*** Opening of Given information ***

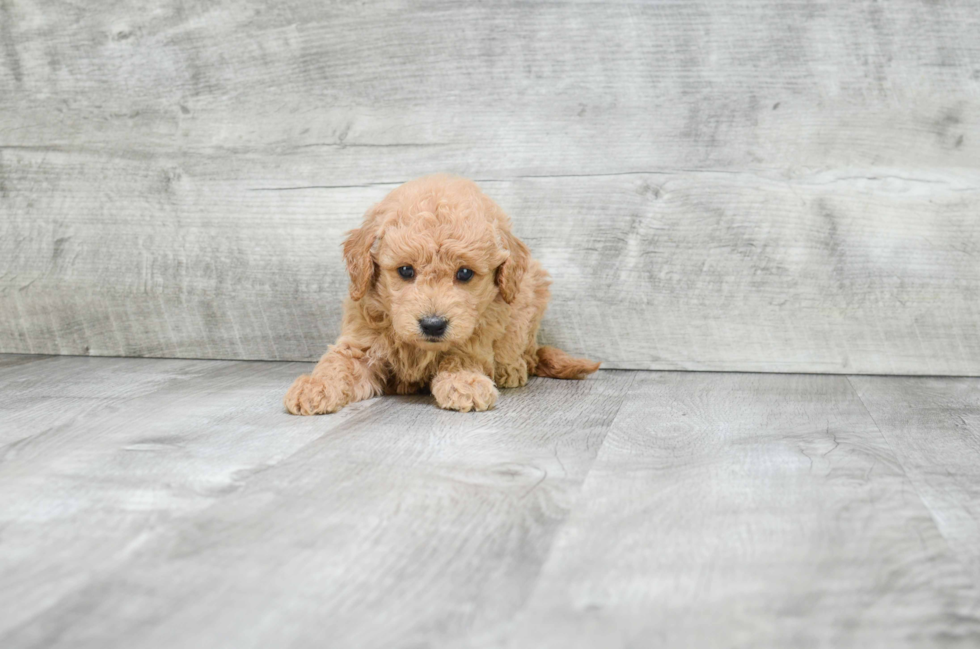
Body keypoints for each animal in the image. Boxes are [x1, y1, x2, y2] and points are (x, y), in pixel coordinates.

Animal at [286, 175, 596, 412]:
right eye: (406, 270)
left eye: (465, 273)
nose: (433, 325)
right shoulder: (360, 341)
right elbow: (338, 363)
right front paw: (315, 386)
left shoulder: (477, 334)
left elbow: (462, 356)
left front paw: (464, 382)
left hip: (530, 292)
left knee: (524, 346)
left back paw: (511, 368)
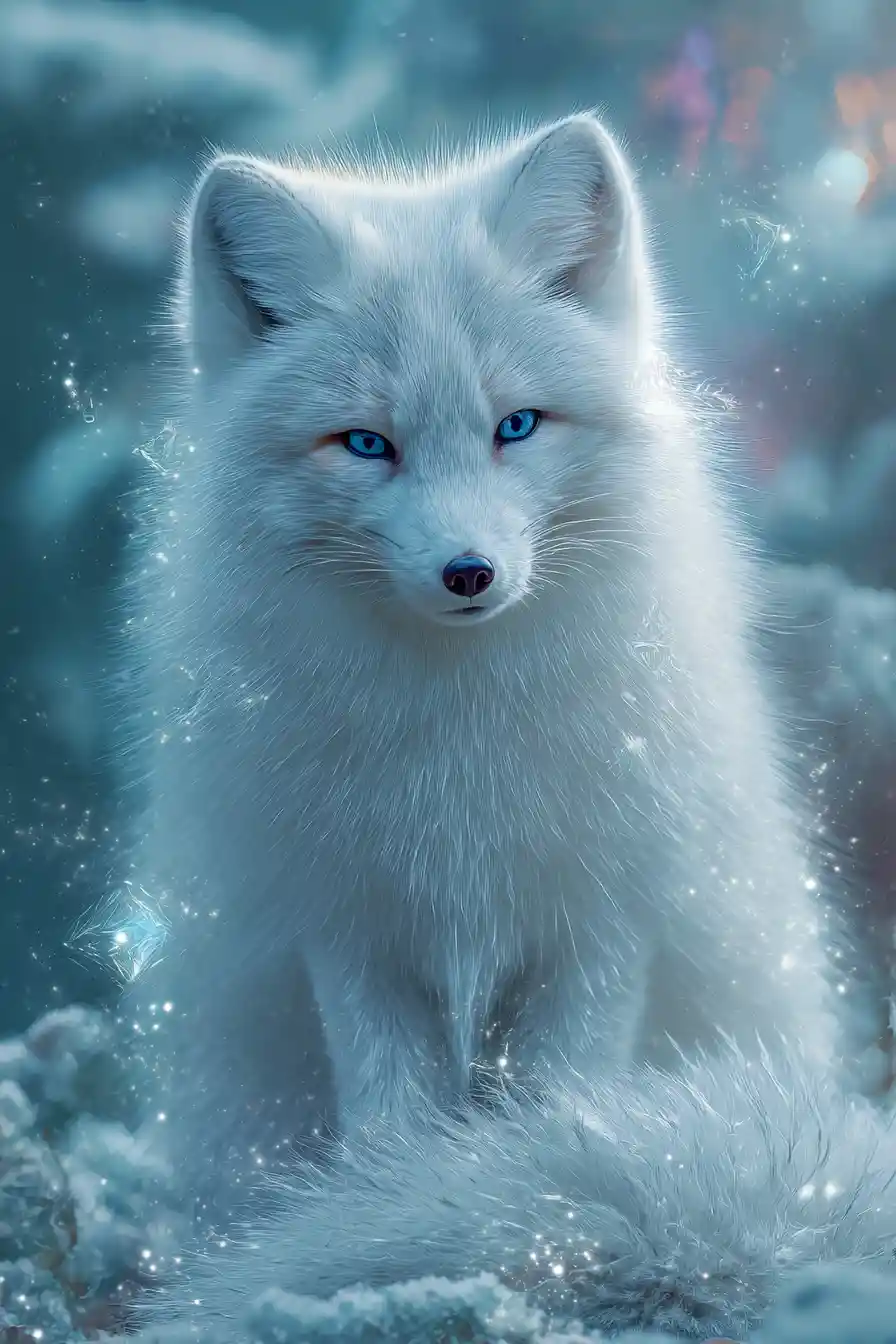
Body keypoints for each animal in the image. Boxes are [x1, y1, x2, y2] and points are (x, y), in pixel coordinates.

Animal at [125, 112, 841, 1217]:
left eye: (516, 425)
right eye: (365, 444)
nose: (469, 573)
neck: (458, 752)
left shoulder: (604, 919)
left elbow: (562, 1094)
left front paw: (541, 1184)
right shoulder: (349, 925)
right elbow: (389, 1121)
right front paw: (386, 1208)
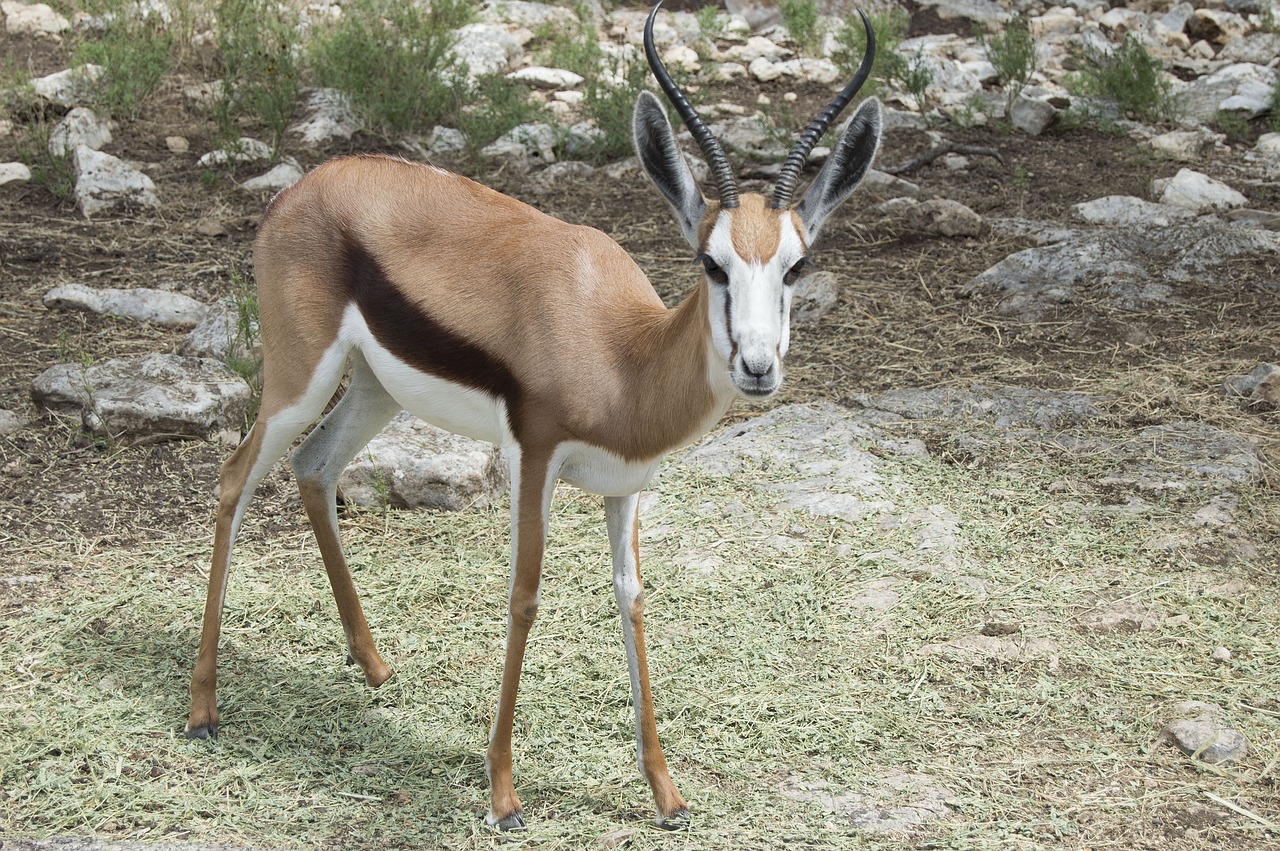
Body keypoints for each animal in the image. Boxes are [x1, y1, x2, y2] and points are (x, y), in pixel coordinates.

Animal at [185, 1, 880, 829]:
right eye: (711, 263)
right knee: (233, 478)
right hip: (298, 378)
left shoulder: (626, 486)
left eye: (795, 266)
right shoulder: (533, 457)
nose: (757, 367)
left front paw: (667, 793)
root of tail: (303, 186)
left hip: (376, 389)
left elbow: (631, 602)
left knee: (313, 466)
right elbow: (524, 597)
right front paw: (504, 793)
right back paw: (203, 710)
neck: (621, 354)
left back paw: (376, 667)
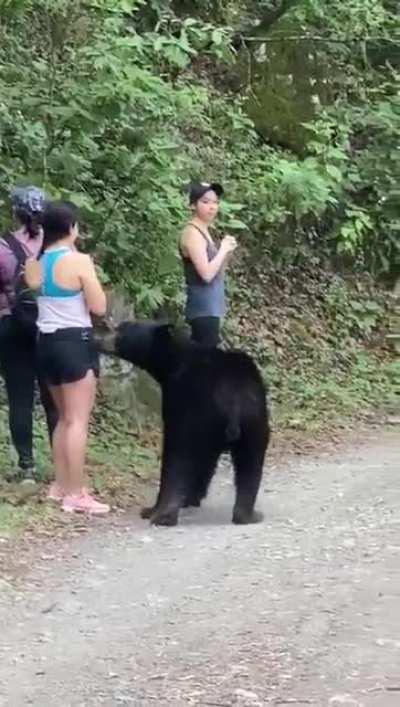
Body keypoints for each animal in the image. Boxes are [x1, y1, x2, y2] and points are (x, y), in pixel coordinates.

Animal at [97, 321, 270, 527]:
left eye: (122, 330)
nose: (97, 337)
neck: (172, 361)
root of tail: (233, 398)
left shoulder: (177, 399)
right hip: (253, 421)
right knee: (250, 463)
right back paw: (247, 515)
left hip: (201, 417)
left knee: (177, 459)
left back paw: (162, 514)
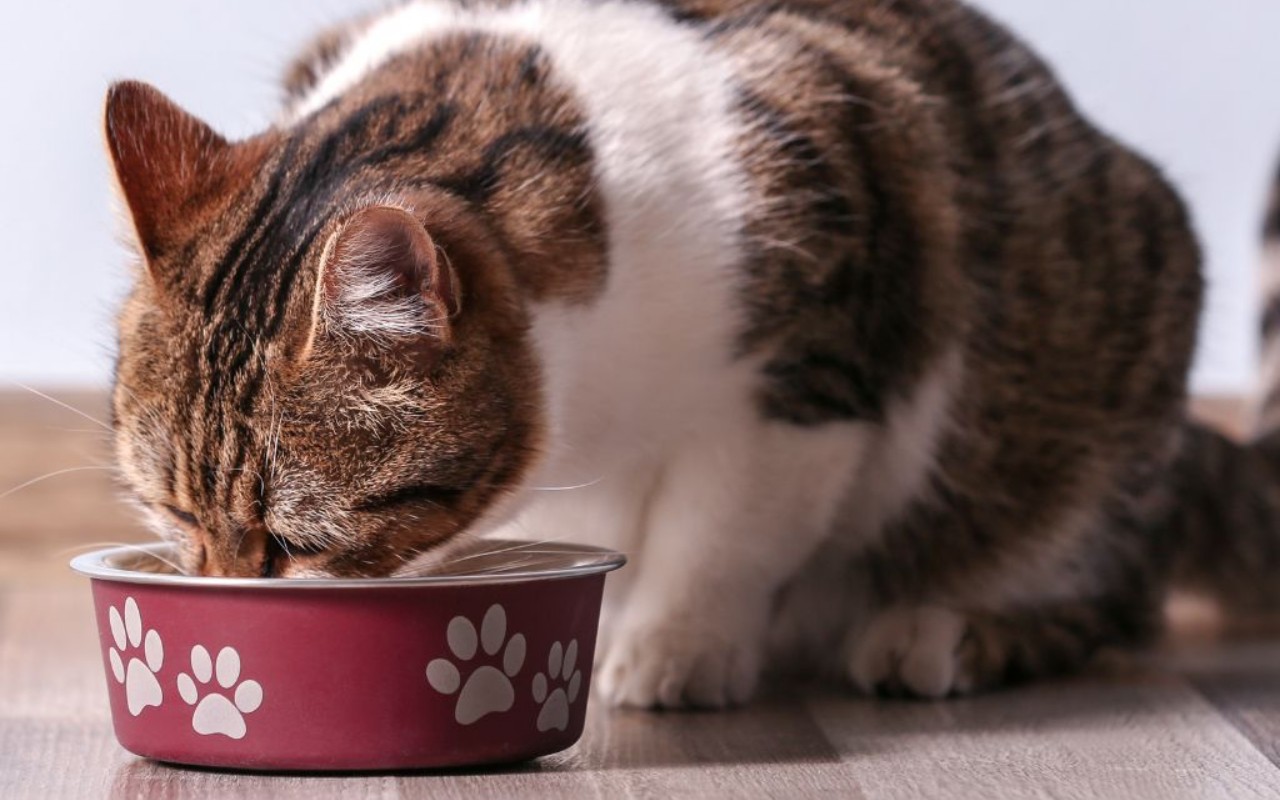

*** Close of Given information ***

- _Instructions for the task_: When you repeat the data, keep every line exact and drop the images.

- _Answer for this exercise_:
Body keypoints for each animal in the image. Boxes are [x1, y1, x2, y2] and points are (x, y), in pixel coordinates.

Animal at [286, 175, 596, 412]:
right eye: (406, 270)
left eye: (465, 273)
nose: (433, 325)
right shoulder: (360, 341)
right elbow: (338, 363)
right front paw: (315, 386)
left shoulder: (477, 334)
left elbow: (462, 356)
left front paw: (464, 382)
left hip: (530, 292)
left knee: (524, 346)
left back paw: (511, 368)
Body keypoints for each animal in the image. Boxes are [x1, y1, x2, y2] and points are (x, y), in pixel coordinates.

Animal at [125, 112, 841, 1217]:
left eye: (516, 425)
right eye: (365, 444)
nose: (469, 573)
neck: (458, 752)
left shoulder: (604, 919)
left elbow: (562, 1094)
left front paw: (541, 1184)
right shoulder: (349, 925)
right elbow: (389, 1121)
right front paw: (386, 1208)
Body keypoints for each animal in the image. Boxes are [x1, y1, x2, y2] and points are (x, y), in pixel coordinates.

Animal at [185, 1, 880, 829]:
right eye: (711, 263)
right knee: (233, 478)
right hip: (298, 378)
left shoulder: (626, 486)
left eye: (795, 266)
right shoulder: (533, 457)
nose: (757, 367)
left front paw: (667, 793)
root of tail: (303, 186)
left hip: (376, 389)
left elbow: (631, 602)
left knee: (313, 466)
right elbow: (524, 597)
right front paw: (504, 793)
right back paw: (203, 710)
neck: (621, 354)
left back paw: (376, 667)
Body keypoints for each animal in the image. Boxes are [x1, y1, x2, y2] and points are (x, y), in pixel coordinates.

Animal at [97, 321, 270, 527]:
left eye: (122, 330)
nose: (97, 337)
neck: (172, 361)
root of tail: (233, 398)
left shoulder: (177, 399)
right hip: (253, 421)
right knee: (250, 463)
right back paw: (247, 515)
left hip: (201, 417)
left knee: (177, 459)
left back paw: (162, 514)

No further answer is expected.